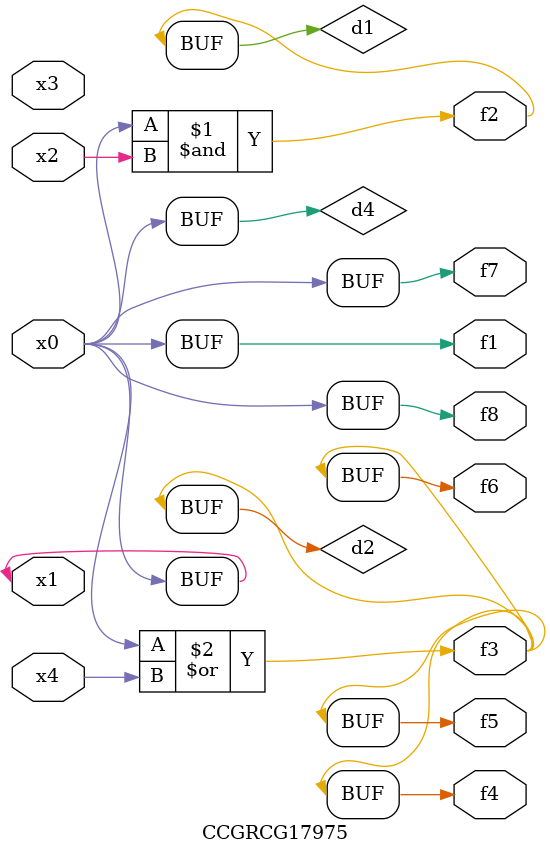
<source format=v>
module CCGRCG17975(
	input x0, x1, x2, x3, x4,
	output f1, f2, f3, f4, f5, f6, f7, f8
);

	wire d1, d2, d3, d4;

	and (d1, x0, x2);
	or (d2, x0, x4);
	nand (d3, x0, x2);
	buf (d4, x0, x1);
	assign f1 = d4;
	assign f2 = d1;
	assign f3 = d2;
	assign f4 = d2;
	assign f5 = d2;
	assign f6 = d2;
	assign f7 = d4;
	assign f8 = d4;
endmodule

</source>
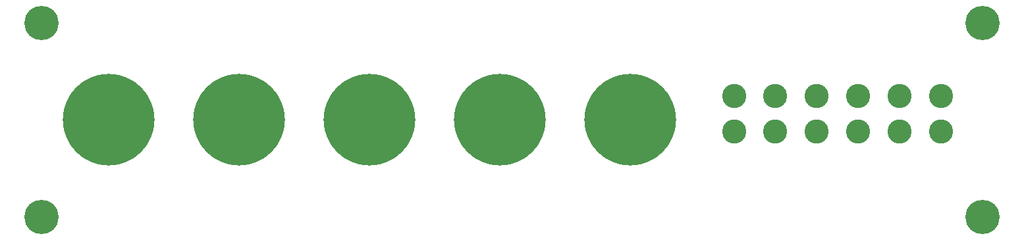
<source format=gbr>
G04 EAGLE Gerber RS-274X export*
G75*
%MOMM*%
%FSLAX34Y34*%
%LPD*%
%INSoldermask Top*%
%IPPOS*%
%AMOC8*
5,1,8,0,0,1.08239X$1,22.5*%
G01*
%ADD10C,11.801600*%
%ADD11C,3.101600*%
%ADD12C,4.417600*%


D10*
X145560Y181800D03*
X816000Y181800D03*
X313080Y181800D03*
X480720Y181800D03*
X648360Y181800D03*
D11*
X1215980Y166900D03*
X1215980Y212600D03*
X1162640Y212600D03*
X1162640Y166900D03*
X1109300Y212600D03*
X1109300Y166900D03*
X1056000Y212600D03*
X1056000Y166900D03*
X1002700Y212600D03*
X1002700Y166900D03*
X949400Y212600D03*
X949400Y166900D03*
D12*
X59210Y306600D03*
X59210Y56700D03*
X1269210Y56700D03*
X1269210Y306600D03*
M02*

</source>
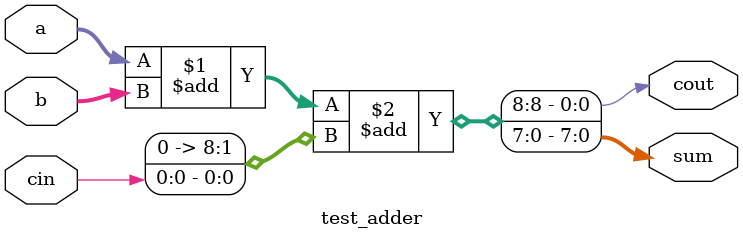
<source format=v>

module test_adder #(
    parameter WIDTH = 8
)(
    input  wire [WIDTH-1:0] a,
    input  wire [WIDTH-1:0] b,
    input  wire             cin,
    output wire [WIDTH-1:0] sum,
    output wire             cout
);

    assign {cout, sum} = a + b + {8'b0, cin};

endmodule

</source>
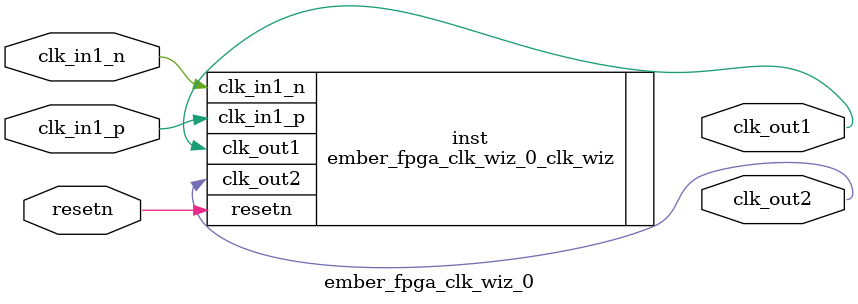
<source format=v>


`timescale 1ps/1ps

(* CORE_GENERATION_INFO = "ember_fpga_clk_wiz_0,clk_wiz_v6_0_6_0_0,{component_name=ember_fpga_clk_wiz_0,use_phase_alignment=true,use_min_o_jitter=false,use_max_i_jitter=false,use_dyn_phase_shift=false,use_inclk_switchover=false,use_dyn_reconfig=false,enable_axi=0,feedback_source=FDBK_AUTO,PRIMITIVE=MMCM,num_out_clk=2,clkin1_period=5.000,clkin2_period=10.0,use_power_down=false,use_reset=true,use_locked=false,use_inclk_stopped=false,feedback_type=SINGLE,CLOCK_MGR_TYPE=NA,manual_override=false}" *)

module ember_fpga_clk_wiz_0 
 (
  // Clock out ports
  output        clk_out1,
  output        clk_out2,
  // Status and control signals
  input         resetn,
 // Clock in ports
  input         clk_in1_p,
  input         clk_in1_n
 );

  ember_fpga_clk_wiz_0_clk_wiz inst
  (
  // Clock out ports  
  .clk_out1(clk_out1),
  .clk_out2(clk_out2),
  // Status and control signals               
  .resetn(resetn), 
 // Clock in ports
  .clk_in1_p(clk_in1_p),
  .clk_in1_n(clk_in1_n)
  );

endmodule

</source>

----

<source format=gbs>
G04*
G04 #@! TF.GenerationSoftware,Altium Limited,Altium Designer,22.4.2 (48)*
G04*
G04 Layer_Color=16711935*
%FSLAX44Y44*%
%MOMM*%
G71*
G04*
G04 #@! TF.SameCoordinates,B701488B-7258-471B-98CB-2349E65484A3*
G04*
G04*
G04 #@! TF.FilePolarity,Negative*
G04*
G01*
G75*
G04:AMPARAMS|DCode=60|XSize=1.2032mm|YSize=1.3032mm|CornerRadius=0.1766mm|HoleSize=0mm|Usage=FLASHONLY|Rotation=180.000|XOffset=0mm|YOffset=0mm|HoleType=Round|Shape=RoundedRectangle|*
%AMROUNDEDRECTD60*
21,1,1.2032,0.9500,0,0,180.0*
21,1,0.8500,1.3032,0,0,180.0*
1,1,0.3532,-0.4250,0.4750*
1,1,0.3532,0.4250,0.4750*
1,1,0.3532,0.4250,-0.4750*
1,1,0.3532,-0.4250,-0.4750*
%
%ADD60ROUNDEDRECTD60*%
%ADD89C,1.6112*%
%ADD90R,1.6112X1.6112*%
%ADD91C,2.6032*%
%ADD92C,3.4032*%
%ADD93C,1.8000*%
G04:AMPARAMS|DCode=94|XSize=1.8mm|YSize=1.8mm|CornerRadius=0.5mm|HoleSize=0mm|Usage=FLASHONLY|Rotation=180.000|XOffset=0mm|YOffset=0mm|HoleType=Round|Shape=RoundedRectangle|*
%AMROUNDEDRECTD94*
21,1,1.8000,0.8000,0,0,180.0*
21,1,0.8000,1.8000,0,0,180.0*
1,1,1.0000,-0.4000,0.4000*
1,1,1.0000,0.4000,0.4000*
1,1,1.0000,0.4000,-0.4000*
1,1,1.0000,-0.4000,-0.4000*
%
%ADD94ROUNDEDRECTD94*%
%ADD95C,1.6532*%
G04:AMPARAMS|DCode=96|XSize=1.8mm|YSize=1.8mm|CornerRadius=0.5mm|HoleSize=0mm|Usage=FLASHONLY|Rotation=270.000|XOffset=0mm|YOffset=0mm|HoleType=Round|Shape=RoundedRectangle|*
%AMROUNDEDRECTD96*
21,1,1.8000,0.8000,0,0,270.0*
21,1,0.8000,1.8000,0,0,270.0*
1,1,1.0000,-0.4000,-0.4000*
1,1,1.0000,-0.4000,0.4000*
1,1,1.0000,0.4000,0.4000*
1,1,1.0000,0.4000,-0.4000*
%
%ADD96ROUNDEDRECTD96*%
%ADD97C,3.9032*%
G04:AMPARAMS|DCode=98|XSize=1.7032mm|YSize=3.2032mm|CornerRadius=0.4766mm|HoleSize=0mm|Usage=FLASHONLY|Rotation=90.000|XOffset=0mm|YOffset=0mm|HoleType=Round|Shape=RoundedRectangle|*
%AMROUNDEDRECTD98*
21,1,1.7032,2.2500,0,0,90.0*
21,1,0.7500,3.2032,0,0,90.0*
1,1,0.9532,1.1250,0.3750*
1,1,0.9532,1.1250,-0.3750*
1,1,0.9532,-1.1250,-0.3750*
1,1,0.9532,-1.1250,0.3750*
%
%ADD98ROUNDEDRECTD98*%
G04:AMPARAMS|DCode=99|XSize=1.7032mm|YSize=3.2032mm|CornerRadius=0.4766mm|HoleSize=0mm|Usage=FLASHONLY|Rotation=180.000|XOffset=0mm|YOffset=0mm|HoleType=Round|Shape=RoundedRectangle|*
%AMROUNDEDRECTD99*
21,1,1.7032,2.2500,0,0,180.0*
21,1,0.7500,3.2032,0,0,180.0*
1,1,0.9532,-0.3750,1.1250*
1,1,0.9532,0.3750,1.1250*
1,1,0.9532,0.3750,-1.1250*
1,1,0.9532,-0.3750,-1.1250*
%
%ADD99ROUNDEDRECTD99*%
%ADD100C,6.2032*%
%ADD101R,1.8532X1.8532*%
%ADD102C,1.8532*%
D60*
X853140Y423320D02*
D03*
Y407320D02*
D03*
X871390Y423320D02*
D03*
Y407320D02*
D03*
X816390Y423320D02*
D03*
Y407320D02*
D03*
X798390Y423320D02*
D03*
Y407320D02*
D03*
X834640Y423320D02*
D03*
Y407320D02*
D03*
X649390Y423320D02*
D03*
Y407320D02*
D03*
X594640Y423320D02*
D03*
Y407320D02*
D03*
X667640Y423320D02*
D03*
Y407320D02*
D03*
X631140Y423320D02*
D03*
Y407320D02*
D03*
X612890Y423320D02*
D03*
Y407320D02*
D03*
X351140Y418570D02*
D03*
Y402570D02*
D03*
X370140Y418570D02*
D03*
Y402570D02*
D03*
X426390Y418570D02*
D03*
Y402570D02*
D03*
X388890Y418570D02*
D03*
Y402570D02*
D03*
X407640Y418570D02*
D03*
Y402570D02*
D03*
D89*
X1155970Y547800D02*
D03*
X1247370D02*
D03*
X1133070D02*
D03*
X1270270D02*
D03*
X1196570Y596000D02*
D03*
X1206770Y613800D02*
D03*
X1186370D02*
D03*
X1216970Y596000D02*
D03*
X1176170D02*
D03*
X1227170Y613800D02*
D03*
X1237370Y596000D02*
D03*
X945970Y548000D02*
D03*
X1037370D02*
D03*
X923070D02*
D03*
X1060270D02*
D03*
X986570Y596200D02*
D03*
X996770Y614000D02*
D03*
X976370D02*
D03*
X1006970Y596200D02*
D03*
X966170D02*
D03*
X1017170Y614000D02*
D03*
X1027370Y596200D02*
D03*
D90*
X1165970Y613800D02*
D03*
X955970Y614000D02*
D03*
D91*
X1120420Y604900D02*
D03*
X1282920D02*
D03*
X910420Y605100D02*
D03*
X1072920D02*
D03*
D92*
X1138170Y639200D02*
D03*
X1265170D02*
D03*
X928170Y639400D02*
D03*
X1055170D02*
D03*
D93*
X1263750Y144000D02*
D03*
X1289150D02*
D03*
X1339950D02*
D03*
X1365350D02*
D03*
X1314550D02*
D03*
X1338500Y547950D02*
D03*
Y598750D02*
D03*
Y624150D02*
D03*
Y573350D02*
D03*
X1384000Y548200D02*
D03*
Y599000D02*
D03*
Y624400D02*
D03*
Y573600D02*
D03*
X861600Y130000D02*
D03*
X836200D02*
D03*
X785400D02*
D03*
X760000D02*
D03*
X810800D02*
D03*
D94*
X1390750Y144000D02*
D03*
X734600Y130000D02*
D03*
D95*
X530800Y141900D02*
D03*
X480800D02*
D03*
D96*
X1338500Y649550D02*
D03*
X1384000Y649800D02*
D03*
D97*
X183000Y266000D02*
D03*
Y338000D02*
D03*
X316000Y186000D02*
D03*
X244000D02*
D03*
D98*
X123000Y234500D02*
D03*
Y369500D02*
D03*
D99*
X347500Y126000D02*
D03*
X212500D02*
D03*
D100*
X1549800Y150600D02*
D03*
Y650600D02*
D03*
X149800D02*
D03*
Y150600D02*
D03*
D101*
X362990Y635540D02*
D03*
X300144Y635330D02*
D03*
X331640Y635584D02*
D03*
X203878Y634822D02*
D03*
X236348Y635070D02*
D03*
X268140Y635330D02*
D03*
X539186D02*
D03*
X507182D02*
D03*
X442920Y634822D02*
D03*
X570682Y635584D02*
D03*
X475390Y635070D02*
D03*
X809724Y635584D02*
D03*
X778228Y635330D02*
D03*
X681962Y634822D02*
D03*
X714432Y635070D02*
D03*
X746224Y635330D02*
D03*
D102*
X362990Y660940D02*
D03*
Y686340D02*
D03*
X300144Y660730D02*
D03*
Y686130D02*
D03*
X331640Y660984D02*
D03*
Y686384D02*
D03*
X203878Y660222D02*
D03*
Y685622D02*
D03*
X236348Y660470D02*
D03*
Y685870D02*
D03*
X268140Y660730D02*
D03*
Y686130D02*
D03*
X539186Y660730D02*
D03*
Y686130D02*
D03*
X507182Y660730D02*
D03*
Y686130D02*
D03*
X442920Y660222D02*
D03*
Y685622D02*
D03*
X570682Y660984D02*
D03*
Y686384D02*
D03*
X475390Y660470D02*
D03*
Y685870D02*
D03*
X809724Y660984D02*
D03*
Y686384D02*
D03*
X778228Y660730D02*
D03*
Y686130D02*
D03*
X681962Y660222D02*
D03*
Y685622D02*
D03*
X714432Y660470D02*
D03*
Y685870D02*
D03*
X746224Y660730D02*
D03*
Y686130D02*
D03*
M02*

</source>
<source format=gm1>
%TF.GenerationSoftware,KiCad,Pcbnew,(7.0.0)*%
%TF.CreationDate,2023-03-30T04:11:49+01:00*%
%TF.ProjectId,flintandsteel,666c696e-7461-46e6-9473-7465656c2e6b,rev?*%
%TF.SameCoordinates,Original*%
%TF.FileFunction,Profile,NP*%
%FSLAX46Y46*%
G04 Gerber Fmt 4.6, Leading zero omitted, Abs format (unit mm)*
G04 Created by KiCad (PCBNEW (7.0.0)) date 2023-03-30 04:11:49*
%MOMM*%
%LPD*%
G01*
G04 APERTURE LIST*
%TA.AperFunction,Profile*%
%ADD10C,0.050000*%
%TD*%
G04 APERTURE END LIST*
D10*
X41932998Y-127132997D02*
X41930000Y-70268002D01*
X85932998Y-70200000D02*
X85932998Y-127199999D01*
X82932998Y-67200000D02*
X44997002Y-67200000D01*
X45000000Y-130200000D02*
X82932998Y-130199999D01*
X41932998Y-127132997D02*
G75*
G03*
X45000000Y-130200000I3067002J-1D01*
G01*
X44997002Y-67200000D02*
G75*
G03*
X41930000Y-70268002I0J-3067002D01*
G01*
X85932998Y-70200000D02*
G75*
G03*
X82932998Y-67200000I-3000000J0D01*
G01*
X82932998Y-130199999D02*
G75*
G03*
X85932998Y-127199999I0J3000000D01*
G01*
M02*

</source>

----

Instruction: From the data above, copy each line where the string "KiCad" appears.

Answer to this exercise:
%TF.GenerationSoftware,KiCad,Pcbnew,(7.0.0)*%
G04 Created by KiCad (PCBNEW (7.0.0)) date 2023-03-30 04:11:49*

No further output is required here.